In Jerusalem, a light rail system, powered entirely by electricity and crossing the city from Pisgat Ze’ev to Mt. Herzl, is expected to be up and running by the end of this year.

Like they always do, the people of Israel have managed to keep creating in the midst of so much destruction. Even Yair Mor, who had to travel the world in order to feed his family, is proud.

“This is my home, my country,” he says, fingering a tapestry woven with cotton from the Hula valley. “To [leave] would have been to raise a white flag and surrender.”

Israel21C Gives a Focus Beyond the Conflict

Israel is always in American headlines. The average news-watcher, though, can probably tell you very little about Israel other than the latest on the separation fence and the most recent Palestinian-Israeli violence.

One group is trying to change that.

Israel21c works with public relations experts to generate, and distribute, feature stories about Israel about subjects other than the conflict with the Palestinians. Medical advances from Israeli hospitals, technology generated in Israeli laboratories, and the progress of Israeli Olympians are only a few of the stories that can be found on their website, www.Israel21c.org.

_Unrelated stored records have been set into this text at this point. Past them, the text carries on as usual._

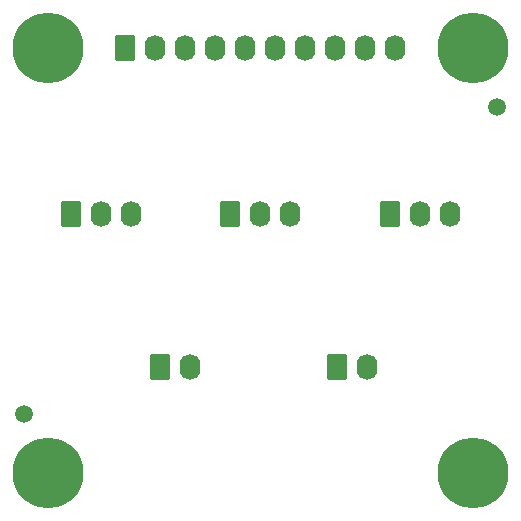
<source format=gbr>
%TF.GenerationSoftware,KiCad,Pcbnew,(6.0.0-rc1-76-g1e8284bc1a)*%
%TF.CreationDate,2022-09-28T09:07:56+05:30*%
%TF.ProjectId,extension_Board,65787465-6e73-4696-9f6e-5f426f617264,rev?*%
%TF.SameCoordinates,Original*%
%TF.FileFunction,Soldermask,Top*%
%TF.FilePolarity,Negative*%
%FSLAX46Y46*%
G04 Gerber Fmt 4.6, Leading zero omitted, Abs format (unit mm)*
G04 Created by KiCad (PCBNEW (6.0.0-rc1-76-g1e8284bc1a)) date 2022-09-28 09:07:56*
%MOMM*%
%LPD*%
G01*
G04 APERTURE LIST*
G04 Aperture macros list*
%AMRoundRect*
0 Rectangle with rounded corners*
0 $1 Rounding radius*
0 $2 $3 $4 $5 $6 $7 $8 $9 X,Y pos of 4 corners*
0 Add a 4 corners polygon primitive as box body*
4,1,4,$2,$3,$4,$5,$6,$7,$8,$9,$2,$3,0*
0 Add four circle primitives for the rounded corners*
1,1,$1+$1,$2,$3*
1,1,$1+$1,$4,$5*
1,1,$1+$1,$6,$7*
1,1,$1+$1,$8,$9*
0 Add four rect primitives between the rounded corners*
20,1,$1+$1,$2,$3,$4,$5,0*
20,1,$1+$1,$4,$5,$6,$7,0*
20,1,$1+$1,$6,$7,$8,$9,0*
20,1,$1+$1,$8,$9,$2,$3,0*%
G04 Aperture macros list end*
%ADD10RoundRect,0.250000X-0.620000X-0.845000X0.620000X-0.845000X0.620000X0.845000X-0.620000X0.845000X0*%
%ADD11O,1.740000X2.190000*%
%ADD12C,1.500000*%
%ADD13C,6.000000*%
G04 APERTURE END LIST*
D10*
%TO.C,J6*%
X49000000Y-56500000D03*
D11*
X51540000Y-56500000D03*
%TD*%
D12*
%TO.C,FID1*%
X77500000Y-34500000D03*
%TD*%
D13*
%TO.C,H3*%
X75500000Y-65500000D03*
%TD*%
D10*
%TO.C,J3*%
X54960000Y-43520000D03*
D11*
X57500000Y-43520000D03*
X60040000Y-43520000D03*
%TD*%
D13*
%TO.C,H2*%
X75500000Y-29500000D03*
%TD*%
D10*
%TO.C,J4*%
X68460000Y-43520000D03*
D11*
X71000000Y-43520000D03*
X73540000Y-43520000D03*
%TD*%
D10*
%TO.C,J5*%
X64000000Y-56500000D03*
D11*
X66540000Y-56500000D03*
%TD*%
D13*
%TO.C,H4*%
X39500000Y-65500000D03*
%TD*%
%TO.C,H1*%
X39500000Y-29500000D03*
%TD*%
D10*
%TO.C,J2*%
X41460000Y-43520000D03*
D11*
X44000000Y-43520000D03*
X46540000Y-43520000D03*
%TD*%
D12*
%TO.C,FID2*%
X37500000Y-60500000D03*
%TD*%
D10*
%TO.C,J1*%
X46070000Y-29520000D03*
D11*
X48610000Y-29520000D03*
X51150000Y-29520000D03*
X53690000Y-29520000D03*
X56230000Y-29520000D03*
X58770000Y-29520000D03*
X61310000Y-29520000D03*
X63850000Y-29520000D03*
X66390000Y-29520000D03*
X68930000Y-29520000D03*
%TD*%
M02*

</source>
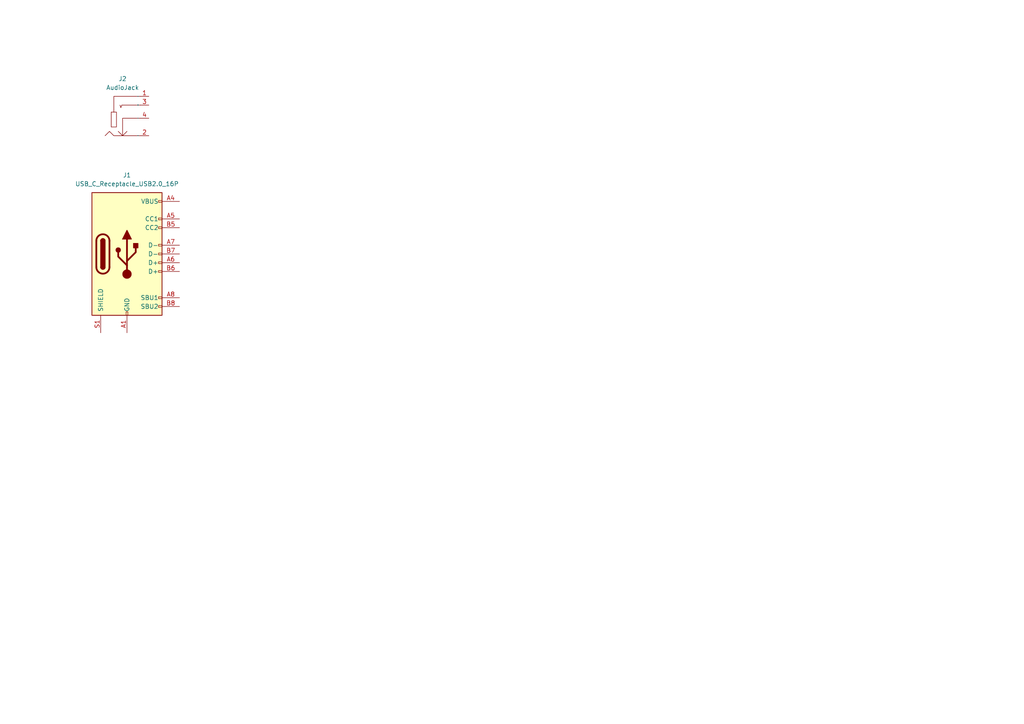
<source format=kicad_sch>
(kicad_sch
	(version 20250114)
	(generator "eeschema")
	(generator_version "9.0")
	(uuid "5421e6dd-7ac3-432d-9321-e0601f4fcd81")
	(paper "A4")
	
	(symbol
		(lib_id "Connector:USB_C_Receptacle_USB2.0_16P")
		(at 36.83 73.66 0)
		(unit 1)
		(exclude_from_sim no)
		(in_bom yes)
		(on_board yes)
		(dnp no)
		(fields_autoplaced yes)
		(uuid "0f4eff53-e0be-4ece-9bb6-a32f9a02485b")
		(property "Reference" "J1"
			(at 36.83 50.8 0)
			(effects
				(font
					(size 1.27 1.27)
				)
			)
		)
		(property "Value" "USB_C_Receptacle_USB2.0_16P"
			(at 36.83 53.34 0)
			(effects
				(font
					(size 1.27 1.27)
				)
			)
		)
		(property "Footprint" "Connector_USB:USB_C_Receptacle_Palconn_UTC16-G"
			(at 40.64 73.66 0)
			(effects
				(font
					(size 1.27 1.27)
				)
				(hide yes)
			)
		)
		(property "Datasheet" "https://www.usb.org/sites/default/files/documents/usb_type-c.zip"
			(at 40.64 73.66 0)
			(effects
				(font
					(size 1.27 1.27)
				)
				(hide yes)
			)
		)
		(property "Description" "USB 2.0-only 16P Type-C Receptacle connector"
			(at 36.83 73.66 0)
			(effects
				(font
					(size 1.27 1.27)
				)
				(hide yes)
			)
		)
		(pin "B5"
			(uuid "589aaf84-2d0c-4b20-93c9-340924d71a16")
		)
		(pin "A7"
			(uuid "279e01ac-1bc6-4640-b520-a9681dd120c1")
		)
		(pin "B7"
			(uuid "1c3bc460-d057-4568-acf9-4c7b451cd2a5")
		)
		(pin "A5"
			(uuid "c3eba618-3e52-42f4-a25b-a0abcc3a5b8a")
		)
		(pin "B4"
			(uuid "c03286b7-6557-4f2f-bf0b-b9c982243962")
		)
		(pin "B6"
			(uuid "6e61232e-51f0-4454-afe1-a9c12c90135e")
		)
		(pin "B8"
			(uuid "41ec80e2-ecc0-474a-89b9-a00f8d8ca7be")
		)
		(pin "B9"
			(uuid "37d99df0-545a-4609-8c2e-63ca6969e310")
		)
		(pin "A9"
			(uuid "6be6e341-6e05-4d24-9f3e-bcb85400fafa")
		)
		(pin "A6"
			(uuid "682e5516-b874-4c66-bc3b-4d6b76cacc58")
		)
		(pin "B1"
			(uuid "0ea1567d-847a-4ca8-aeee-488e9925646b")
		)
		(pin "A1"
			(uuid "3c2e138a-a13d-4a51-aa5e-3f6b3dbbf7ff")
		)
		(pin "B12"
			(uuid "aaf04716-713a-4573-8fd0-5b9b22a89aa9")
		)
		(pin "A4"
			(uuid "3a419266-c394-4089-b326-ca273da70ec8")
		)
		(pin "S1"
			(uuid "edc7e892-e600-4435-8273-21242a83c422")
		)
		(pin "A12"
			(uuid "41d0610e-231f-4597-aab3-9a67aa0998e5")
		)
		(pin "A8"
			(uuid "6b38e569-c37b-402e-901d-021ce7bcf916")
		)
		(instances
			(project ""
				(path "/966b3577-4bab-4789-bab6-c9938268768d/0751014f-f713-40fe-aa73-ab9e1539b1c6"
					(reference "J1")
					(unit 1)
				)
			)
		)
	)
	(symbol
		(lib_id "EasyEDA_Lib:SJ-3523-SMT-TR")
		(at 38.1 34.29 0)
		(unit 1)
		(exclude_from_sim no)
		(in_bom yes)
		(on_board yes)
		(dnp no)
		(fields_autoplaced yes)
		(uuid "373ef77f-1dc6-49c8-a03e-362b86476d5e")
		(property "Reference" "J2"
			(at 35.56 22.86 0)
			(effects
				(font
					(size 1.27 1.27)
				)
			)
		)
		(property "Value" "AudioJack"
			(at 35.56 25.4 0)
			(effects
				(font
					(size 1.27 1.27)
				)
			)
		)
		(property "Footprint" "EasyEDA_Lib:AUDIO-SMD_SJ-3524-SMT-TR-BE"
			(at 38.1 34.29 0)
			(effects
				(font
					(size 1.27 1.27)
				)
				(hide yes)
			)
		)
		(property "Datasheet" ""
			(at 38.1 34.29 0)
			(effects
				(font
					(size 1.27 1.27)
				)
				(hide yes)
			)
		)
		(property "Description" ""
			(at 38.1 34.29 0)
			(effects
				(font
					(size 1.27 1.27)
				)
				(hide yes)
			)
		)
		(property "Manufacturer Part" "SJ-3523-SMT-TR"
			(at 38.1 34.29 0)
			(effects
				(font
					(size 1.27 1.27)
				)
				(hide yes)
			)
		)
		(property "Supplier Part" "C9900001186"
			(at 38.1 34.29 0)
			(effects
				(font
					(size 1.27 1.27)
				)
				(hide yes)
			)
		)
		(property "Supplier" "LCSC"
			(at 38.1 34.29 0)
			(effects
				(font
					(size 1.27 1.27)
				)
				(hide yes)
			)
		)
		(property "LCSC Part Name" "SJ-3523-SMT-TR"
			(at 38.1 34.29 0)
			(effects
				(font
					(size 1.27 1.27)
				)
				(hide yes)
			)
		)
		(pin "4"
			(uuid "0510c5e9-18cb-4a46-a517-10684d887785")
		)
		(pin "2"
			(uuid "0b36f449-aa89-4b07-8bbf-2445a6e16988")
		)
		(pin "3"
			(uuid "132992ab-9af4-4d8c-90da-5d36ed513ccc")
		)
		(pin "1"
			(uuid "76a0c844-633d-4265-9af9-d592888acecd")
		)
		(instances
			(project "Tony's MP3 Player"
				(path "/966b3577-4bab-4789-bab6-c9938268768d/0751014f-f713-40fe-aa73-ab9e1539b1c6"
					(reference "J2")
					(unit 1)
				)
			)
		)
	)
)

</source>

The organization works acts like a lobbying group, searching our leads and story ideas and then pitching them to media representatives in the U.S. In the past year, they have been responsible for placing over 1300 articles in publications such as The New York Times, Time Magazine, and Reuters.
Israel21c is a non-profit organization, and readers will never see Israel21c in the bylines of the stories it places. “We’re egoless in that sense…we don’t want credit, we just want the story to appear,” says David Brinn, a former writer for the Jerusalem Post who now runs Israel21c’s Jerusalem office.

While Brinn is proud of his group’s success, he knows his work is far from over. “Americans think they know Israel,” he says, “but they don’t necessarily like Israel. We’re looking to change that.”